Beyond that, the political geography of the CRS network is notably similar to that of the CBCR network: It’s all about Europe and OECD members, with a few small offshore centres mixed in. Like the CBCR network, the absence of developing states has also contributed to criticism of the CRS standard. Once again, we can also see that it’s very much an “you’re in or you’re out” picture. 62 countries have CRS exchange agreements, and only one (Bonaire, Saint Eustatius and Saba) has less than 29 agreements in place.
Another nugget that I found quite interesting in the data: There are around 350 CRS agreements that are only reported by one of the two jurisdictions to the OECD. All other relationships are reported by both jurisdictions. For instance, Anguilla’s CRS exchange agreement with Argentina is only reported to the OECD by Anguilla, not Argentina. And there is a certain trend with these 350 agreements. They are all reported by the following countries: Anguilla, Bermuda, British Virgin Islands, Cayman Islands, Croatia, Cyprus, Korea, Latvia, Liechtenstein, Lithuania, Luxembourg, Malta, Mauritius, Mexico, Monaco, Montserrat, Netherlands, Romania, Saint Vincent and the Grenadines, Turks and Caicos Islands. Most of these countries are small (island) states with noteworthy financial centres, or what some might label tax havens.

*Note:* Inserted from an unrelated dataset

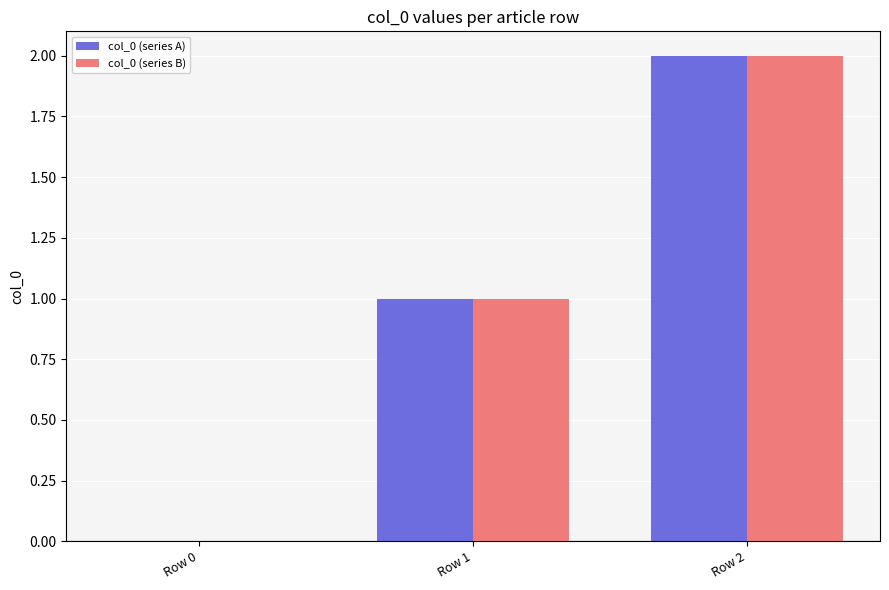

Is the value of col_0 (series B) at Row 2 greater than the value of col_0 (series A) at Row 1?

Yes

There are a few possible explanations, but my guess as to what is going on here is this: Countries most at risk of reputational damage and political wrath from non-compliance are making sure they report all of their exchange relations to the OECD as soon as possible. They simply want to make sure it is noticed when they are conforming to expectations, when they are “doing good”.
The global tax information exchange network (CBCR + CRS)
(Size by weighted degree (number of links, weighted by strength); node colour by region; and network layout by ‘ForceAtlas2‘.)
Here, I’ve added the CBCR and CRS relationships together, giving us a picture of who is truly able to access modern global tax information flows. The bolder the link, the more weight it has, indicating access to both CRS and CBCR information from international exchange.
Having noted caveats to the data above, the picture that emerges here is, as we might have expected, more pronounced but similarly indicative as the individual CBCR and CRS networks. The observations barely need repeating, but for good measure: there’s EU/OECD dominance with a few financial centres mixed in, an absence of the US and developing countries, and a strong in-or-out dynamic.
Given the current structural factors contributing to this network layout, the main factor with potential to substantially change this picture is change in the overall political economy of global tax governance. This may yet happen, e.g. through the BEPS Inclusive Framework, but may also very well not happen due to geopolitics or other factors.
There will be more analysis to do on this data, and it will be interesting to follow the longitudinal development of these networks. I will certainly continue my work in this area, as I’m sure others will. For now, however, a very interesting picture is emerging of the new political economy and geography of global tax information exchange.